Norderstedt
Arbeitswelt

Beschäftigung im Kreis Segeberg wächst überproportional

Laut der Arbeitsagentur Elmshorn gab es vor allem Zuwächse im verarbeitenden Gewerbe, im Handel sowie in Betrieben der Metallverarbeitung und der Elektrobranche.
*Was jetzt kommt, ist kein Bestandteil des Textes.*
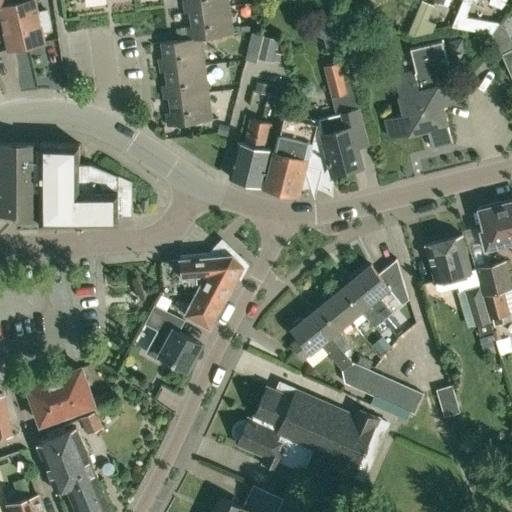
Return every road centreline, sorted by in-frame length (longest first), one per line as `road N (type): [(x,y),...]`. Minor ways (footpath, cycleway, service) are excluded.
road 1 (residential): [(287,219),(138,511)]
road 2 (residential): [(511,174),(342,215),(287,219)]
road 3 (residential): [(0,251),(151,239),(173,225),(199,188)]
road 4 (residential): [(0,120),(36,111),(87,117),(199,188)]
road 5 (residential): [(5,358),(59,511)]
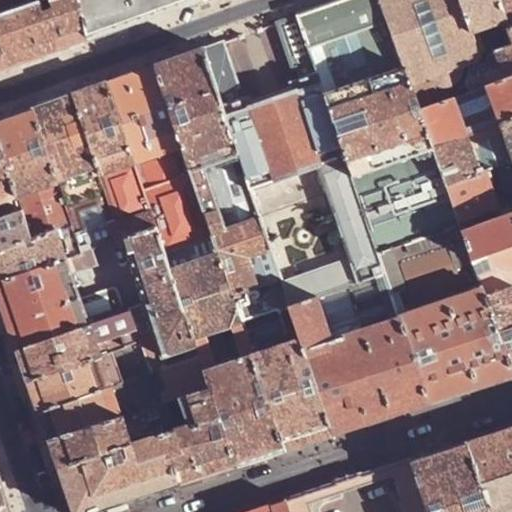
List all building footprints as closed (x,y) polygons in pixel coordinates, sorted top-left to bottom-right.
[(0,0),(0,15),(37,2),(36,0),(0,0)] [(0,69),(13,65),(90,37),(80,0),(43,0),(37,2),(0,15),(0,69)] [(196,0),(80,0),(90,37),(124,25),(173,8),(196,0)] [(380,0),(343,0),(298,16),(310,49),(340,38),(359,32),(388,21),(380,0)] [(430,79),(431,81),(434,83),(441,86),(449,86),(456,81),(460,74),(461,66),(481,59),(473,34),(461,0),(380,0),(388,21),(404,67),(410,84),(428,77),(430,79)] [(499,0),(461,0),(473,34),(507,21),(499,0)] [(511,0),(499,0),(507,21),(510,30),(511,29),(511,0)] [(298,16),(277,24),(278,26),(293,71),(314,63),(310,49),(298,16)] [(388,21),(359,32),(375,78),(404,67),(388,21)] [(511,46),(495,52),(505,81),(511,77),(511,29),(510,30),(507,31),(508,34),(511,46)] [(359,32),(340,38),(356,84),(375,78),(359,32)] [(508,34),(481,44),(486,56),(495,52),(511,46),(508,34)] [(340,38),(310,49),(314,63),(318,75),(325,95),(356,84),(340,38)] [(225,42),(203,50),(223,108),(240,103),(236,91),(240,89),(225,42)] [(159,65),(153,67),(180,148),(189,172),(238,154),(223,108),(203,50),(159,65)] [(495,52),(486,56),(486,60),(483,63),(467,69),(467,70),(465,80),(459,87),(451,92),(452,100),(486,87),(505,81),(495,52)] [(130,76),(106,84),(133,165),(180,148),(153,67),(130,76)] [(356,84),(325,95),(345,158),(352,179),(433,151),(432,150),(419,112),(410,84),(404,67),(375,78),(356,84)] [(240,103),(223,108),(238,154),(250,191),(317,168),(345,158),(325,95),(318,75),(291,85),(294,93),(252,108),(250,99),(240,103)] [(428,77),(410,84),(419,112),(439,105),(431,81),(430,79),(428,77)] [(500,124),(511,119),(511,77),(505,81),(486,87),(494,112),(498,125),(500,124)] [(106,84),(72,96),(96,169),(99,176),(133,165),(106,84)] [(72,96),(31,110),(56,183),(96,169),(72,96)] [(439,105),(419,112),(432,150),(466,137),(464,131),(452,100),(439,105)] [(15,116),(0,121),(0,150),(16,197),(56,183),(31,110),(15,116)] [(464,131),(466,137),(498,125),(494,112),(491,121),(464,131)] [(511,119),(500,124),(511,157),(511,119)] [(466,137),(432,150),(433,151),(445,186),(485,172),(498,167),(511,162),(511,157),(500,124),(498,125),(466,137)] [(180,148),(133,165),(154,228),(164,256),(212,240),(189,172),(180,148)] [(0,150),(0,202),(2,202),(11,199),(16,197),(0,150)] [(433,151),(352,179),(378,254),(460,227),(458,223),(445,186),(433,151)] [(238,154),(189,172),(212,240),(217,257),(231,298),(258,289),(248,259),(270,252),(250,191),(238,154)] [(345,158),(317,168),(325,194),(326,194),(348,261),(356,286),(385,276),(378,254),(352,179),(345,158)] [(511,162),(498,167),(504,185),(511,181),(511,162)] [(133,165),(99,176),(120,241),(121,240),(154,228),(133,165)] [(96,169),(56,183),(70,227),(80,255),(91,251),(115,243),(120,241),(99,176),(96,169)] [(485,172),(445,186),(458,223),(498,208),(485,172)] [(56,183),(16,197),(18,204),(23,217),(31,240),(70,227),(56,183)] [(11,199),(2,202),(9,216),(12,216),(14,221),(23,217),(18,204),(13,206),(11,199)] [(2,202),(0,202),(0,219),(9,216),(2,202)] [(511,213),(461,232),(471,260),(485,255),(511,245),(511,213)] [(9,216),(0,219),(0,251),(31,240),(23,217),(14,221),(12,216),(9,216)] [(31,240),(0,251),(0,283),(64,260),(80,255),(70,227),(31,240)] [(460,227),(378,254),(385,276),(398,317),(481,290),(477,276),(471,260),(461,232),(460,227)] [(154,228),(121,240),(123,247),(143,306),(127,312),(127,313),(139,343),(151,373),(159,370),(198,357),(193,342),(169,273),(164,256),(154,228)] [(120,241),(115,243),(117,249),(123,247),(121,240),(120,241)] [(212,240),(164,256),(169,273),(217,257),(212,240)] [(511,376),(511,245),(485,255),(490,271),(477,276),(481,290),(511,376)] [(80,255),(64,260),(70,276),(96,267),(91,251),(80,255)] [(217,257),(169,273),(193,342),(241,326),(231,298),(217,257)] [(64,260),(0,283),(0,306),(2,313),(5,322),(15,351),(87,327),(78,300),(74,289),(70,276),(64,260)] [(348,261),(281,283),(290,308),(290,310),(317,299),(349,288),(356,286),(348,261)] [(356,286),(349,288),(363,331),(399,319),(398,317),(385,276),(356,286)] [(258,289),(231,298),(241,326),(290,310),(290,308),(281,283),(280,281),(258,289)] [(112,288),(78,300),(87,327),(89,326),(123,314),(115,290),(112,288)] [(349,288),(317,299),(331,341),(363,331),(349,288)] [(398,317),(399,319),(427,405),(511,376),(481,290),(398,317)] [(317,299),(290,310),(301,342),(304,350),(331,341),(317,299)] [(290,310),(241,326),(252,357),(301,342),(290,310)] [(123,314),(89,326),(99,357),(139,343),(127,313),(123,314)] [(331,341),(304,350),(332,436),(427,405),(399,319),(363,331),(331,341)] [(87,327),(15,351),(22,370),(26,382),(99,357),(89,326),(87,327)] [(241,326),(193,342),(198,357),(203,373),(252,357),(241,326)] [(301,342),(252,357),(283,451),(311,442),(332,436),(304,350),(301,342)] [(139,343),(99,357),(105,373),(123,368),(125,375),(138,371),(135,363),(138,362),(143,376),(148,374),(151,373),(139,343)] [(99,357),(26,382),(32,401),(36,413),(110,388),(105,373),(99,357)] [(198,357),(159,370),(169,401),(173,400),(208,388),(203,373),(198,357)] [(252,357),(203,373),(208,388),(235,467),(250,462),(255,460),(273,455),(283,451),(252,357)] [(151,373),(148,374),(158,404),(169,401),(159,370),(151,373)] [(110,388),(36,413),(42,430),(46,441),(158,404),(148,374),(143,376),(110,388)] [(173,400),(199,479),(220,472),(235,467),(208,388),(173,400)] [(158,404),(46,441),(61,483),(70,511),(96,511),(140,498),(199,479),(173,400),(169,401),(158,404)] [(511,511),(511,427),(465,443),(488,511),(511,511)] [(488,511),(465,443),(410,460),(427,511),(488,511)] [(309,511),(309,510),(310,510),(309,505),(308,506),(307,503),(311,502),(311,501),(321,498),(321,499),(325,497),(335,493),(336,494),(344,491),(343,489),(341,490),(340,486),(342,484),(342,483),(339,484),(338,481),(334,483),(334,484),(333,485),(333,486),(323,489),(322,488),(318,489),(318,491),(308,494),(308,493),(304,494),(304,495),(294,499),(294,497),(286,500),(286,501),(285,501),(288,511),(427,511),(410,460),(409,461),(409,460),(401,463),(391,467),(390,466),(386,467),(386,468),(376,472),(376,471),(372,472),(372,473),(362,476),(361,475),(360,476),(360,475),(355,476),(356,478),(354,479),(354,481),(357,480),(359,485),(356,485),(358,487),(366,484),(365,483),(375,480),(375,481),(379,480),(379,479),(389,476),(389,477),(394,475),(394,477),(393,478),(395,482),(396,481),(401,495),(400,496),(401,500),(402,499),(403,502),(399,503),(402,510),(403,511),(309,511)] [(0,478),(0,511),(11,511),(2,485),(0,478)] [(275,505),(271,506),(272,511),(288,511),(285,501),(275,505)]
Laut der Arbeitsagentur Elmshorn gab es vor allem Zuwächse im verarbeitenden Gewerbe, im Handel sowie in Betrieben der Metallverarbeitung und der Elektrobranche.

Foto: Revierfoto / picture alliance / dpa

Zahl der Beschäftigungsverhältnisse sogar stärker gewachsen als im Land und Bund. Zuwächse vor allem im Handel und der Elektrobranche.

kreis segeberg.  Ende Juni 2018 arbeiteten 91.940 sozialversicherungspflichtig Beschäftigte im Kreis Segeberg, 2,3 Prozent mehr als im Juni 2017. Damit ist die Zahl der Beschäftigungsverhältnisse im Kreis sogar stärker gewachsen als im Land (+2,0 Prozent) und im Bund (+2,2 Prozent). Zuwächse gab es laut Arbeitsagentur Elmshorn vor allem im verarbeitenden Gewerbe, im Handel sowie in Betrieben der Metallverarbeitung und der Elektrobranche. Auch in der öffentlichen Verwaltung und im Sozial- und Gesundheitswesen entstanden neue Jobs. Stagnation oder geringe Rückgänge gab es hingegen in der Landwirtschaft, der Logistik und bei Zeitarbeitsfirmen.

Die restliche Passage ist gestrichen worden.